There were several groups scattered around the room, maybe thirty people, quiet for here, but every single one of them had silenced the second she'd walked in. He felt pity for her, it was a position he'd found himself in so many times in the months since he'd moved to this godforsaken town. The silence, the looks, the gossip. He'd never known a place like it.

But then he'd never seen a woman like her.

He watched as James, the man who treated him with more contempt than most approached her, pulling her into an embrace that was meant to be a welcome to an old friend, but he wasn't stupid, the son of the landlord was immediately after more from the woman than friendship. A few other people walked over to say hello, but she wasn't comfortable. She didn't want to be there.

He heard someone whisper something to his right, so did she, but she held her head high, smiling at James and ignoring the unwanted attention. He liked her spark, her bravery. Something had happened, there was some reason why she was the centre of attention, but then there would always be a reason why she left and never returned. The old man hadn't shared that information; he'd find out, he knew that.

She ordered a drink at James' request, and he was pleased that she ordered a whisky, straight up. A no frills drink, he glanced at the two fingers of vodka that sat in front of him and thought 'snap'.

As she hiked herself on to the stool next to James he studied her, liking that no one noticed him sat away in the corner alone. Her hair was glossy, shiny, bouncy, and he loved that it was far more attractive than that of the girls who'd fill the place the next evening, Friday, having spent hours teasing their hair into some sort of style, and yet he instantly knew that she hadn't spent hours in a mirror trying to make it look that way. Her eyes were shining, he couldn't see what colour they were, but with her dark colouring he presumed they'd be dark too. She had a bravado about her as she broke into a smile and accepted hugs from a few more of the locals, all of whom obviously knew her.
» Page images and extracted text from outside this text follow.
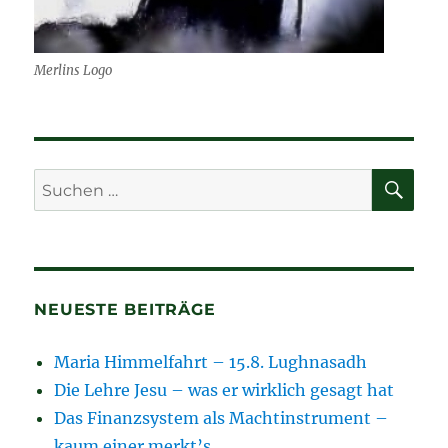
Merlins Logo
SU
Suchen
nach:
NEUESTE BEITRÄGE
Maria Himmelfahrt – 15.8. Lughnasadh
Die Lehre Jesu – was er wirklich gesagt hat
Das Finanzsystem als Machtinstrument –
kaum einer merkt’s……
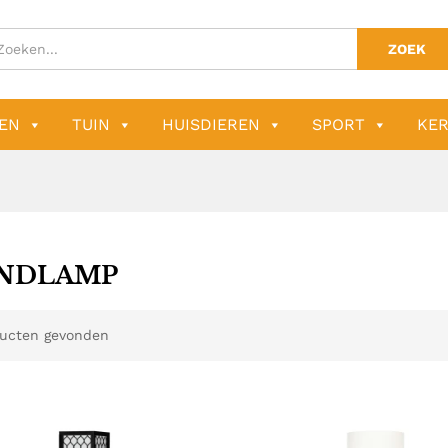
ZOEK
EN
TUIN
HUISDIEREN
SPORT
KER
NDLAMP
ucten gevonden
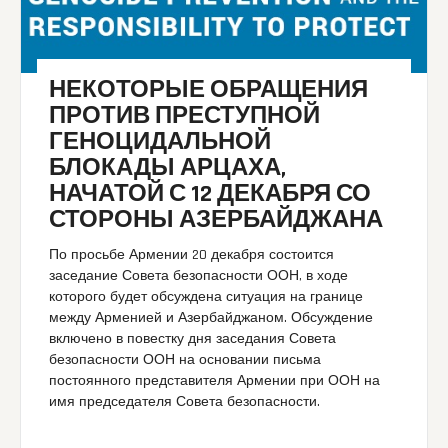
НЕКОТОРЫЕ ОБРАЩЕНИЯ
ПРОТИВ ПРЕСТУПНОЙ
ГЕНОЦИДАЛЬНОЙ
БЛОКАДЫ АРЦАХА,
НАЧАТОЙ С 12 ДЕКАБРЯ СО
СТОРОНЫ АЗЕРБАЙДЖАНА
По просьбе Армении 20 декабря состоится
заседание Совета безопасности ООН, в ходе
которого будет обсуждена ситуация на границе
между Арменией и Азербайджаном. Обсуждение
включено в повестку дня заседания Совета
безопасности ООН на основании письма
постоянного представителя Армении при ООН на
имя председателя Совета безопасности.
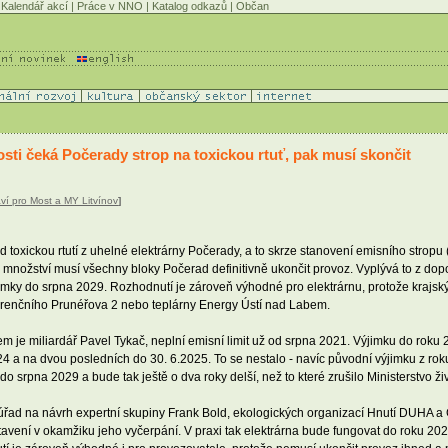
Kalendář akcí
|
Práce v NNO
|
Katalog odkazů
|
Občan
osti čeká Počerady strop na toxickou rtuť, pak musí skončit
ví pro Most a MY Litvínov
]
d toxickou rtutí z uhelné elektrárny Počerady, a to skrze stanovení emisního stropu
ého množství musí všechny bloky Počerad definitivně ukončit provoz. Vyplývá to z
jimky do srpna 2029. Rozhodnutí je zároveň výhodné pro elektrárnu, protože krajsk
nkurenčního Prunéřova 2 nebo teplárny Energy Ústí nad Labem.
m je miliardář Pavel Tykač, neplní emisní limit už od srpna 2021. Výjimku do roku 2
4 a na dvou posledních do 30. 6.2025. To se nestalo - navíc původní výjimku z roku
srpna 2029 a bude tak ještě o dva roky delší, než to které zrušilo Ministerstvo živ
 úřad na návrh expertní skupiny Frank Bold, ekologických organizací Hnutí DUHA a
avení v okamžiku jeho vyčerpání. V praxi tak elektrárna bude fungovat do roku 20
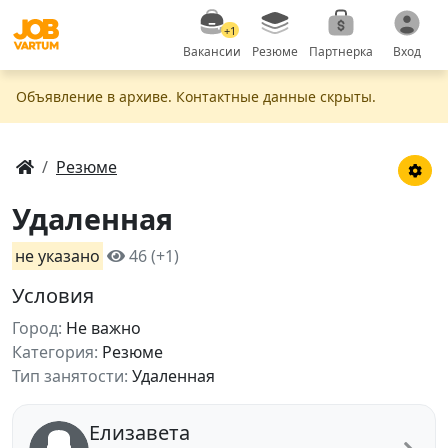
+1
Вакансии
Резюме
Партнерка
Вход
Объявление в apxивe. Контактные данные скрыты.
Резюме
Удаленная
не указано
46 (+1)
Условия
Город:
Не важно
Категория:
Резюме
Тип занятости:
Удаленная
Елизавета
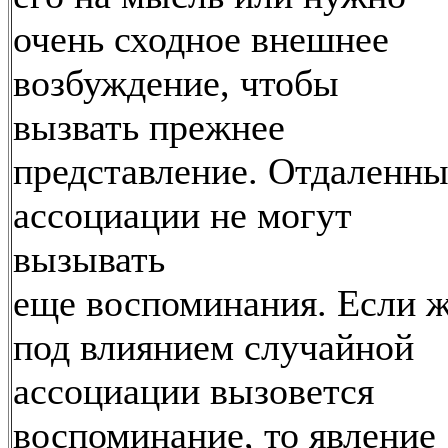
очень сходное внешнее
возбуждение, чтобы
вызвать прежнее
представление. Отдаленны
ассоциации не могут
вызывать
еще воспоминания. Если 
под влиянием случайной
ассоциации вызовется
воспоминание, то явление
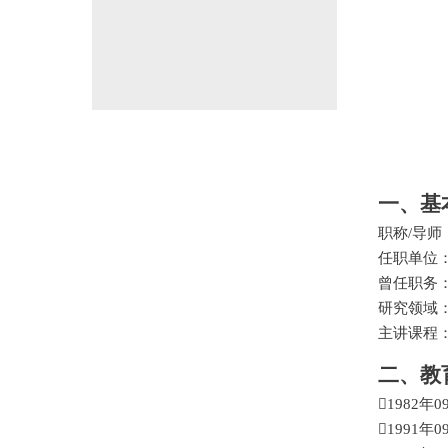
一、基
职称
/
导师
任职单位
曾任职务
研究领域
主讲课程
二、教

1982
年
0

1991
年
0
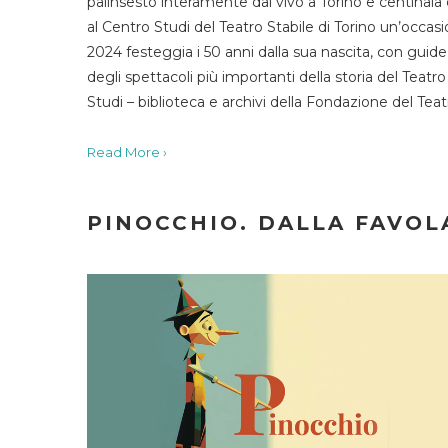
palinsesto interamente dal vivo a Torino e centinaia
al Centro Studi del Teatro Stabile di Torino un’occasi
2024 festeggia i 50 anni dalla sua nascita, con guide 
degli spettacoli più importanti della storia del Teatr
Studi – biblioteca e archivi della Fondazione del Tea
Read More ›
PINOCCHIO. DALLA FAVOLA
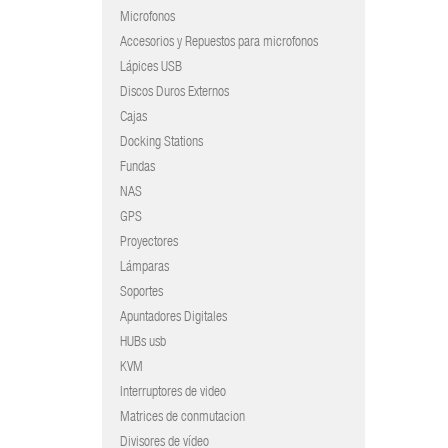
Microfonos
Accesorios y Repuestos para microfonos
Lápices USB
Discos Duros Externos
Cajas
Docking Stations
Fundas
NAS
GPS
Proyectores
Lámparas
Soportes
Apuntadores Digitales
HUBs usb
KVM
Interruptores de video
Matrices de conmutacion
Divisores de vídeo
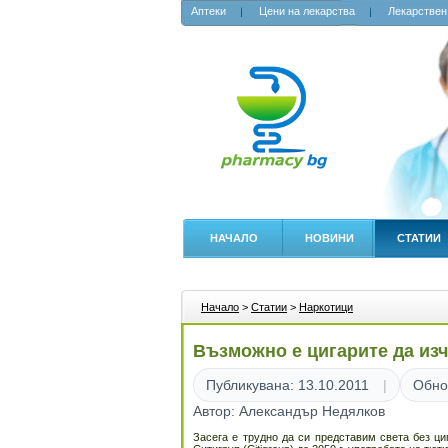
Аптеки
Цени на лекарства
Лекарствен
НАЧАЛО
НОВИНИ
СТАТИИ
Начало
>
Статии
>
Наркотици
Възможно е цигарите да изче
Публикувана: 13.10.2011
Обно
Автор: Александър Недялков
Засега е трудно да си представим света без ци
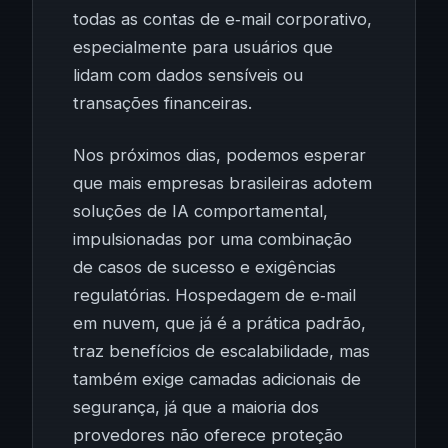
todas as contas de e‑mail corporativo,
especialmente para usuários que
lidam com dados sensíveis ou
transações financeiras.
Nos próximos dias, podemos esperar
que mais empresas brasileiras adotem
soluções de IA comportamental,
impulsionadas por uma combinação
de casos de sucesso e exigências
regulatórias. Hospedagem de e‑mail
em nuvem, que já é a prática padrão,
traz benefícios de escalabilidade, mas
também exige camadas adicionais de
segurança, já que a maioria dos
provedores não oferece proteção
But he could see she was stressed, anxious...didn't anyone else pick up on that?

He'd loved women, all women, but he'd never found bigger women specifically more attractive, but there was something captivating about this one, not that she was big, she was just not waif like, that seemed to be the fashion at the moment. No, she was amazing. Her legs were long, slim, but she was curvy, more than that, and her hips and arse were rounded, and on her that was enticing, and she had what appeared to be the most perfect breasts. But it was her smile that hooked him; he instantly thought he'd do anything for that smile.

Not that he'd ever have that chance. She was good, pure...and her father's daughter. There was no way that he'd venture anywhere near her. But he was enjoying the time to sit, watch, and appreciate, as the pantomime played out in front of him, and for once he wasn't the star.